The US and Canada will jointly map the unexplored Arctic seafloor where the two countries may have sovereign rights over oil, gas, and other resources, the US Geological Survey announced.

The US Department of the Interior agency said both countries will use resulting data to establish the continental shelf’s outer limits under criteria in the Law of the Sea Convention. The extended continental shelf, the seafloor, and subsoil beyond 200 nautical miles from shore that meet those criteria are of great scientific interest and could represent potential economic development, it noted.

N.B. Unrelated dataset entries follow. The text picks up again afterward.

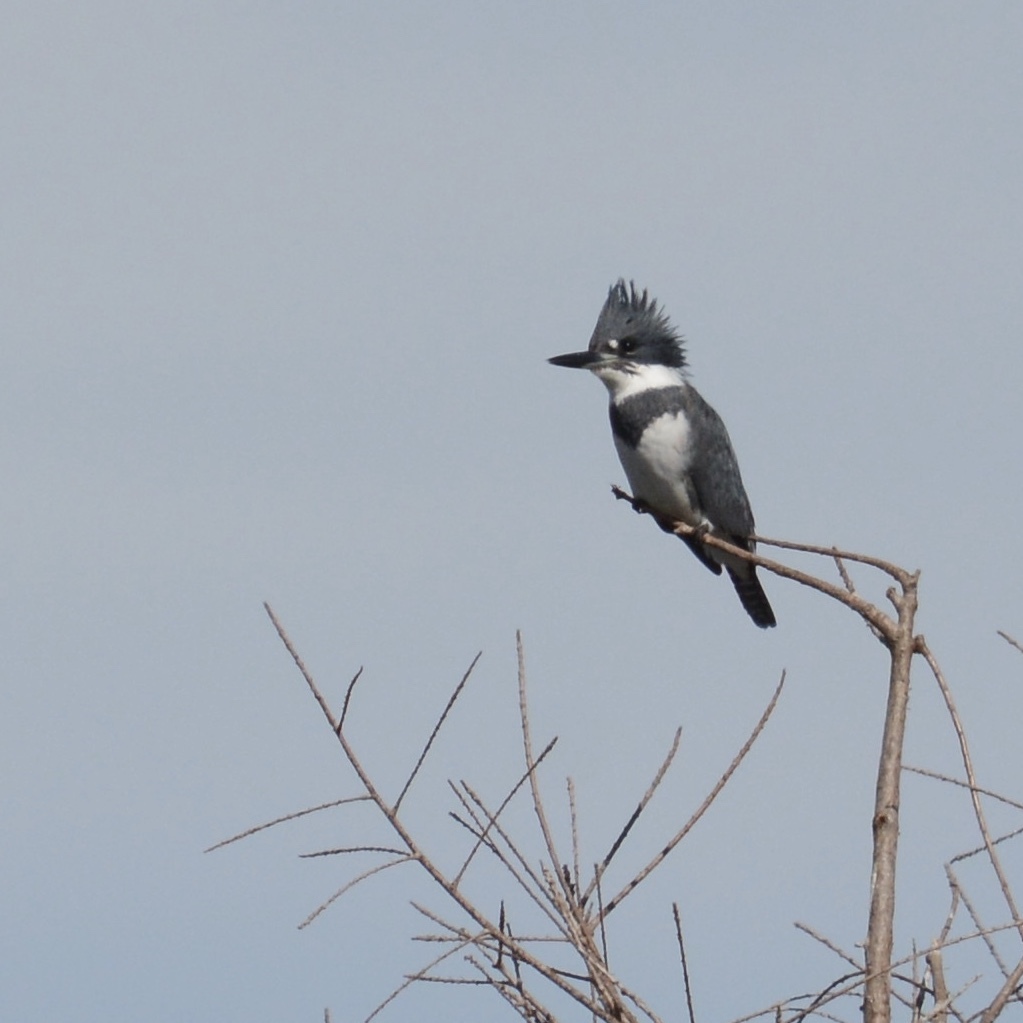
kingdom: Animalia
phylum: Chordata
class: Aves
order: Coraciiformes
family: Alcedinidae
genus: Megaceryle
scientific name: Megaceryle alcyon
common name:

The collaboration will use two ships, USGS said. It said that it will lead data collection from Sept. 6 through Oct. 1 on the US Coast Guard cutter Healy to map the seafloor. The Geological Survey of Canada in that country’s natural resources department will follow on the Canadian Coast Guard ship Louis S. St. Laurent and study the subseafloor’s geology.

“The two-ship experiment allows both the US and Canada to collect and share complementary data in areas where data acquisition is costly, logistically difficult, and sometimes dangerous. Both countries benefit through sharing of resources and data as well as increasing likelihood of success by utilizing two icebreaker ships in these remote areas of the Arctic Ocean,” noted USGS scientist Deborah Hutchinson, who will sail aboard the Louis.

Jonathan Childs, another USGS scientist who will be chief aboard the Healy, said that effort will use an echo sound, which emits sound signals in the water, to map the seafloor using a multibeam bathymetry system.

“Unlike conventional echo sounders, which measure the water depth at a point directly beneath the ship, the multibeam system collects a ‘swath’ of depth information about 3 km wide along the ship’s patch, creating a three-dimensional view of the seafloor,” he explained.

The National Oceanic and Atmospheric Administration funded US participation in the US-Canadian mission and collaborated with the University of New Hampshire to collect bathymetric data in the Arctic Ocean from onboard the Healy from Aug. 14 through Sept. 5, USGS said.